Malaysia has become the latest Asian nation to look towards securitization as a means for its corporates to raise funds, following the recent setting out of comprehensive guidelines for asset-backed securities (ABS) issuance from the Securities Commission (SC).
Although there have been limited examples of small-scale private ABS activity, nothing approaching a 'true' securitization issue has ever emerged out of Malaysia. True in this context refers to a situation where selected assets are transferred off a company's balance sheets into a bankruptcy remote special purpose vehicle (SPV).
In Malaysia, the legal and regulatory framework for securitization has previously been sketchy, to say the least, with it being unclear whether potential issuers would be subject to withholding and corporate tax when establishing the SPV.
Now that clear legislation is in place, it should pave the way for some significant and high profile issuance in the latter part of this year.

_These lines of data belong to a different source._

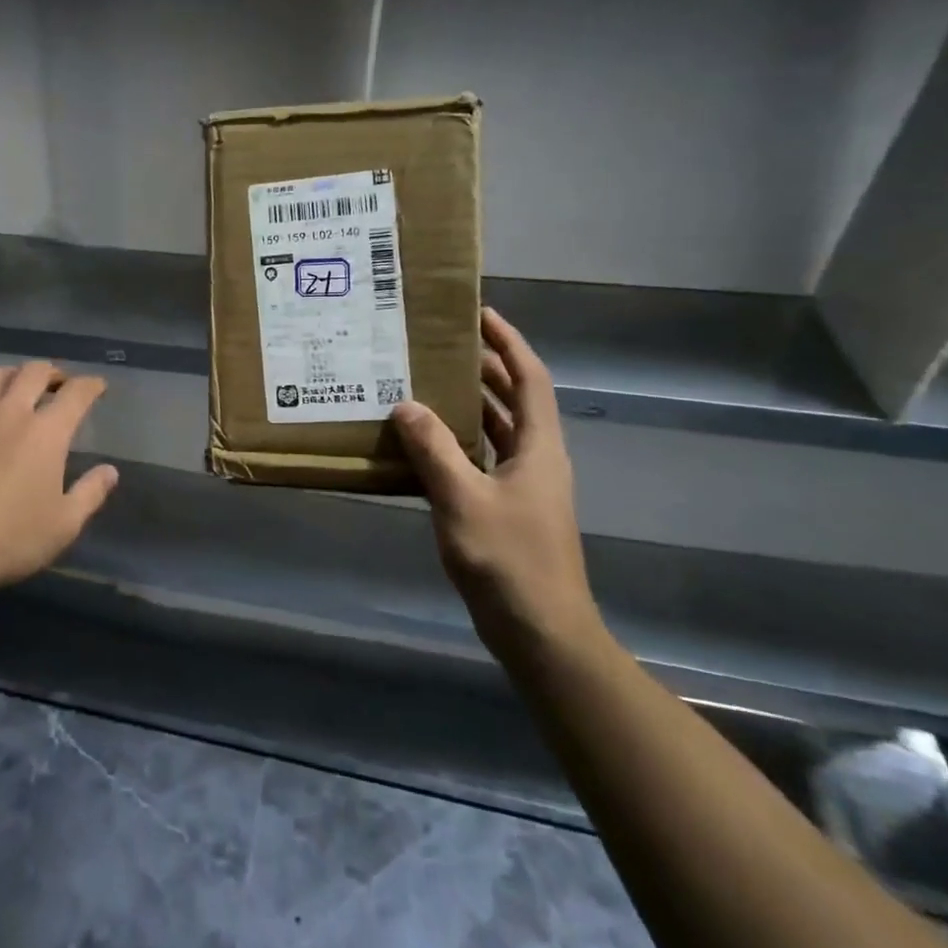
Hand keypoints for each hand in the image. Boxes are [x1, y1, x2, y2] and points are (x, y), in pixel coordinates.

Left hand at [0, 362, 118, 593]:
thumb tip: (110, 471)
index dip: (91, 385)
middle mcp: (9, 412)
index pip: (76, 393)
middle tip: (58, 384)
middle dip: (52, 372)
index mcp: (46, 432)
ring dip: (11, 375)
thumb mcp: (63, 525)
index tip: (97, 386)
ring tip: (15, 387)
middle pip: (33, 372)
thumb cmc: (8, 539)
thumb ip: (90, 493)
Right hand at [391, 309, 601, 664]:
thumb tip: (406, 406)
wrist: (541, 633)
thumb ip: (434, 450)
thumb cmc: (509, 560)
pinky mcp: (507, 509)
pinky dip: (458, 442)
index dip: (508, 343)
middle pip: (514, 399)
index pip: (529, 378)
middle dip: (484, 368)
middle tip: (440, 345)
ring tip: (426, 382)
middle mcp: (536, 459)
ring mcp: (523, 486)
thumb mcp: (462, 499)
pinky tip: (424, 443)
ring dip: (469, 404)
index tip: (480, 314)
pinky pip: (482, 459)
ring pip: (497, 430)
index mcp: (538, 447)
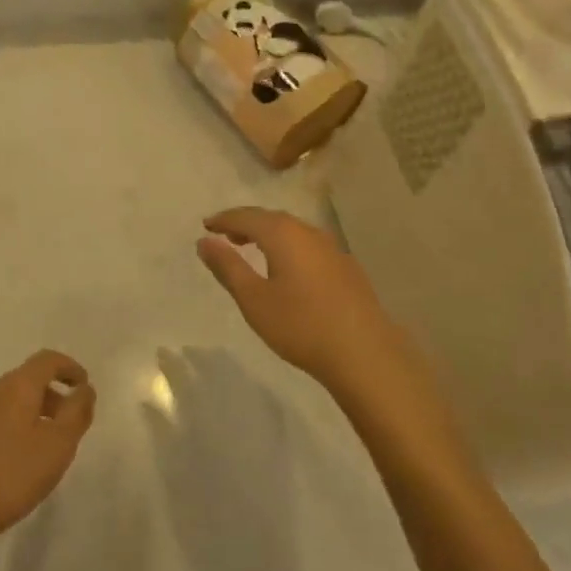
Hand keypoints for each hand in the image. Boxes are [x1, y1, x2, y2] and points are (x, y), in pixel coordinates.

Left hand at [0, 350, 95, 557]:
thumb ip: (77, 412)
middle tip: (70, 421)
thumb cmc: (12, 474)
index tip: (84, 385)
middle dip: (52, 394)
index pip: (47, 360)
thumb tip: (85, 389)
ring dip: (32, 414)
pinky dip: (12, 430)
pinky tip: (15, 462)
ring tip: (45, 446)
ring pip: (9, 403)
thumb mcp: (58, 445)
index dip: (69, 367)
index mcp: (17, 386)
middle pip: (27, 380)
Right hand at [195, 208, 411, 396]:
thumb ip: (227, 267)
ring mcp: (332, 248)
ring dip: (269, 235)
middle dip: (246, 223)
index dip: (224, 219)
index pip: (246, 216)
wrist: (365, 354)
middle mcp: (308, 232)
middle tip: (227, 235)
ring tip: (253, 249)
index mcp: (283, 234)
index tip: (206, 225)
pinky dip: (290, 247)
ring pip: (293, 231)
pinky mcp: (346, 267)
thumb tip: (205, 241)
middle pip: (271, 218)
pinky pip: (308, 246)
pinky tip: (289, 268)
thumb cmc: (301, 325)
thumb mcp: (253, 299)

In terms of a definition of what a securitization actually is, the SC defines it as a transfer of assets or risks to a third party where the asset transfer is funded by issuing debt to investors using the cash flows of those assets. The originator is not allowed to retain any residual beneficial interest in the underlying portfolio.
At this stage, the laws stipulate that the issuers must be incorporated in Malaysia and have to be a going concern at the time the assets are transferred to the SPV. The SPV must also be established in Malaysia for tax purposes.
For any deal to take place, it must first receive the approval of the SC. That approval is dependent on providing satisfactory description of the issue, a preliminary rating report, legal proof that a true sale has been effected, as well as historical evidence on how the assets have performed.
FinanceAsia understands that a number of issuers will be looking at possible deals, although given how long it often takes to structure ABS transactions as opposed to straight bond deals, it is not likely that we will see much of a surge until the fourth quarter.
Two deals that should definitely see the light of day this year is one by the state asset management company Danaharta and another by the electronics company First Silicon.
Danaharta confirmed that it is looking at securitizing part of its non-performing loans portfolio late this year, following the lead of Korea's Kamco, although no mandate has been confirmed. Meanwhile, Nomura Securities has been working on a whole business securitization for First Silicon for over a year, with some suggestions in the market that the deal could be launched within the next two months.